House lawmakers passed legislation Thursday to pre-empt states from labeling foods containing genetically engineered organisms, better known as "GMOs," giving the Food and Drug Administration the sole authority regarding such labels.

The legislation is an effort by mostly Republican lawmakers to undermine a drive by environmental activists to pass labeling laws on a state-by-state basis.

Titled the Safe and Accurate Food Labeling Act., the bill passed 275-150 with 45 Democrats joining the Republicans. The legislation now goes to the Senate, where it is expected to be supported by the Republican majority there.

State legislatures in Connecticut, Vermont and Maine passed laws in 2013-14 mandating the labeling of foods including GMOs, part of a push by environmental activists.

Rep. G.K. Butterfield, D-N.C., a co-sponsor, said the bill would prevent farmers from having to deal with a "mish-mash" of different state labeling laws and instead create a single consistent one.

"It gives consumers certainty while taking into account the delicate balance and sheer size and complexity of the food supply chain ... responsible for feeding the country," Butterfield said during the floor debate.

Critics, including food industry groups, counter that there is no evidence that the foods are unsafe and the labeling campaign is largely about scaring the public away from those foods. They applauded the House's vote Thursday.

"A federal approach to food labeling remains the only way to ensure that Americans everywhere can access accurate information about the food they purchase," said Pamela G. Bailey, president and CEO of the Grocery Manufacturers Association.

GMO foods are ones that are genetically altered to include traits that wouldn't otherwise appear in nature. Scientists have used the process to create bug-resistant strains of corn, for example. That reduces the need for pesticides, another environmental concern and has greatly increased food yields.
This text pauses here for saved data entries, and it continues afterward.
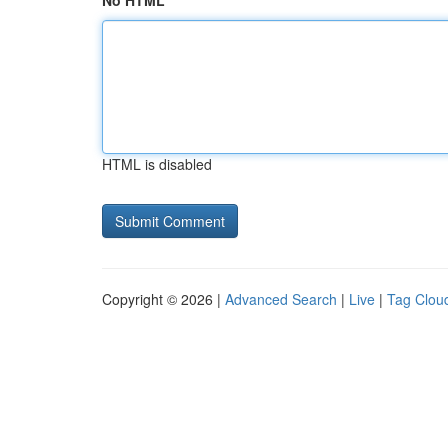
No HTML
HTML is disabled
Copyright © 2026 |
Advanced Search
|
Live
|
Tag Clou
The Food and Drug Administration says on its website that it "has no basis for concluding that bioengineered foods differ from other foods in any meaningful or uniform way, or that, as a class, foods developed by the new techniques present any different or greater safety concern than foods developed by traditional plant breeding."

Environmentalists say the products — which they dub "frankenfoods " — are potentially unsafe and that consumers have a right to know what they are eating.

"Polls show that 90 percent of Americans support labeling food that contains genetically modified organisms (GMOs). But this bill would eliminate existing GMO labeling laws in all states, leaving consumers in the dark about what's in their food," said Mae Wu, a blogger for the Natural Resources Defense Council.